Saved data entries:

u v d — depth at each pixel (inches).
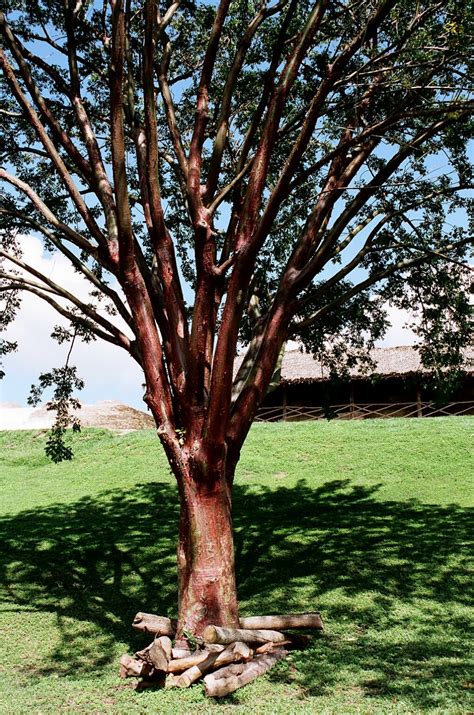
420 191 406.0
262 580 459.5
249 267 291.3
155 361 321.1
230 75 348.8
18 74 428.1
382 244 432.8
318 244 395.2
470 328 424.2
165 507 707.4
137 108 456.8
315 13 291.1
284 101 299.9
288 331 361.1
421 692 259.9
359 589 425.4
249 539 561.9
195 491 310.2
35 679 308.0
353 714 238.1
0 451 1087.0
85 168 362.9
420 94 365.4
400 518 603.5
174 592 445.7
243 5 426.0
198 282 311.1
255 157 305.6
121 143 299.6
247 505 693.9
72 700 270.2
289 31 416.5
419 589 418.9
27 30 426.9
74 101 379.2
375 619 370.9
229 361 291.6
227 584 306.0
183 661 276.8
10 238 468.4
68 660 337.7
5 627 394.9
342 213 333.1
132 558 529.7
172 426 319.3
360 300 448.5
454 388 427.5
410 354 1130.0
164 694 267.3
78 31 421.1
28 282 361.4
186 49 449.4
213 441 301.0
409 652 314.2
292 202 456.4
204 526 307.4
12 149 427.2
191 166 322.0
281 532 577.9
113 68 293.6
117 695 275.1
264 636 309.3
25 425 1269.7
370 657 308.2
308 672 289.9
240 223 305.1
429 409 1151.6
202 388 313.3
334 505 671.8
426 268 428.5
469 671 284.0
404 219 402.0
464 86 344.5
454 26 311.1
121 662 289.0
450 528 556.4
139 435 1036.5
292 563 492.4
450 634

- _EXERCISE_
Output exactly the line containing "342 213 333.1" together with every line after it, ending at the final line of the entries.

- _RESULT BELOW_
342 213 333.1
132 558 529.7
172 426 319.3
360 300 448.5
454 388 427.5
410 354 1130.0
164 694 267.3
78 31 421.1
28 282 361.4
186 49 449.4
213 441 301.0
409 652 314.2
292 202 456.4
204 526 307.4
12 149 427.2
191 166 322.0
281 532 577.9
113 68 293.6
117 695 275.1
264 636 309.3
25 425 1269.7
370 657 308.2
308 672 289.9
240 223 305.1
429 409 1151.6
202 388 313.3
334 505 671.8
426 268 428.5
469 671 284.0
404 219 402.0
464 86 344.5
454 26 311.1
121 662 289.0
450 528 556.4
139 435 1036.5
292 563 492.4
450 634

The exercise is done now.